Потом Иола еще несколько раз появлялась в нашей квартире. В кабинете они с отцом работали над какой-то статьей о Федоре Ивановиче или главкой в книгу. Что-то говорилось об открытии музея, но какой может быть музей, если Шаляпин эмигрант? Так мы тогда были сурово воспитаны. Уж не помню, что из этого получилось. И каждый раз все заканчивалось обедом, я как раз приезжал на метро из школы, или ужинами. Никаких разговоров о Федоре Ивановиче за столом не велось. Что-то о балете - Иола в младые годы была балериной. О детях, уехавших в чужое далеко. Иногда звучали имена сыновей, живших где-то, может, и ошибаюсь, в Париже. Борис или Федор обещали приехать, и Иола, придется написать Игнатьевна, их ждала с терпеливой безропотностью. Меня поражал акцент, но удивления я больше не показывал.
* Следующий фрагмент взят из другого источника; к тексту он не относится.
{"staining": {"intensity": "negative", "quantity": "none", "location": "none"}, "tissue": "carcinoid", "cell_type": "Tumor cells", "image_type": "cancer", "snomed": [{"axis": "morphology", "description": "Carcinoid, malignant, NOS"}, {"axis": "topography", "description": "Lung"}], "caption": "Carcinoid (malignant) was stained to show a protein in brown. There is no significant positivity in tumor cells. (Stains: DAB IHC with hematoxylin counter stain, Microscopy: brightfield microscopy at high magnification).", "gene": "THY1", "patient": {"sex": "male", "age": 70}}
А потом Иола Игнатьевна Торнаги пропала. И отец рассказал, что бедную маму взял к себе в Париж ли, в Рим сын, кажется, Федор. Папа, наверно, преувеличивая, говорил, что Федор Федорович спас ее, вернул к жизни. Все это было тогда для меня неясно, туманно. Разве дети не должны заботиться о родителях? При чем здесь спасение, это же долг.
Однажды застал родителей за разглядыванием портрета Галины Сергеевны Улановой. Его подарил заехавший в Москву художник Борис Федорович Шаляпин - сын Иолы и, естественно, Шаляпина. Да, заглянул к нам и подарил портрет великой балерины Галины Улановой с подписью: "Boris Shaliapinс. Montreal. 1959". В нижней левой части посвящение на русском, написанное разборчивым почерком: "На память Михаилу Николаевичу Долгополову. Борисс (именно два "сс". - Н.Д.) Шаляпине. (На конце "е". - Н.Д.)
Портрет сразу же занял место на полке рядом с фото Федора Шаляпина. Живьем я художника не видел. Но у нас в доме говорилось, что это привет от Иолы Игнатьевны, преподнесенный благодарным сыном. Торнаги-Шаляпина скончалась в Риме.
А потом появилось на портрете и еще одно посвящение. Очень редко бывала у нас в незапамятные времена и гениальная Галина Сергеевна Уланова. Мне постоянно внушалось, что кто бы и что бы ни говорил о других танцовщицах, Уланова - навсегда лучшая, а о разных других и слышать не надо. Так во мне это и засело.
Уланова расписалась на портрете: "Михаилу Николаевичу с дружеским приветом. Г. Уланова. 13 (? - очень неразборчиво и дальше точно) V.1960". Лаконично. Но вполне в стиле Галины Сергеевны. И портрет под стать подписи - лаконичен. Уланова была не очень разговорчива. К кому-то относилась с уважением, к иным с заведомым безразличием. Легкой собеседницей ее не назовешь. Поэтому когда сейчас читаю книги бесед с Улановой, охватывают сомнения. Авторы именуют себя друзьями. Тут надо бы осторожнее. У великих бывали свои симпатии и сильные антипатии. Ну, это так, к слову. Хотя слов из песен выкидывать нельзя.
Годы шли, я несколько раз надолго уезжал из дома. Отец умер. А портрет исчез, как растворился.
Однажды в Петербурге мне чуть не попался в руки оригинал. Но это уже иная история. Неприятная. И не такая светлая, как образ Иолы Игнатьевны Торнаги-Шаляпиной.